(Problem): Only the lines from the one containing "subData, SLLData, SRAData);" to the end of the records belong in the output; print them exactly.

☆ ☆ ☆ ☆

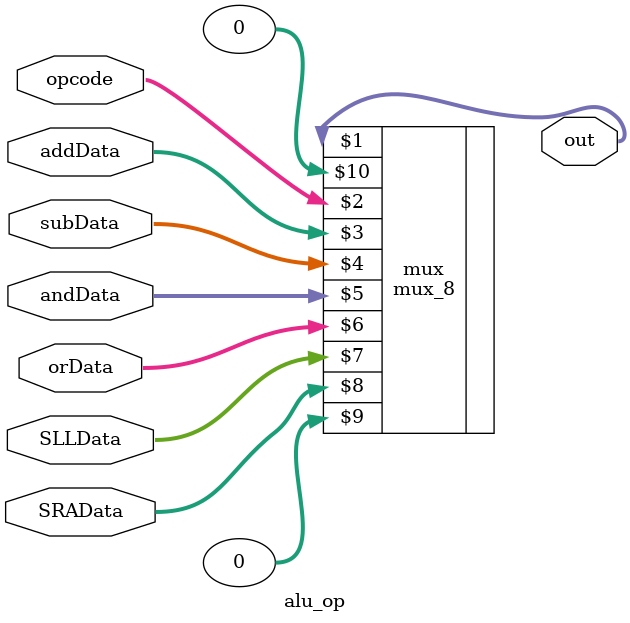
<source format=v>
module alu_op(
    output [31:0] out,
    input [2:0] opcode,
    input [31:0] andData, orData, addData, subData, SLLData, SRAData);

    mux_8 mux(out, opcode, addData, subData, andData, orData, SLLData, SRAData, 0, 0);
endmodule

</source>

☆ ☆ ☆ ☆

(Written solution):
    input [31:0] andData, orData, addData, subData, SLLData, SRAData);

    mux_8 mux(out, opcode, addData, subData, andData, orData, SLLData, SRAData, 0, 0);
endmodule

</source>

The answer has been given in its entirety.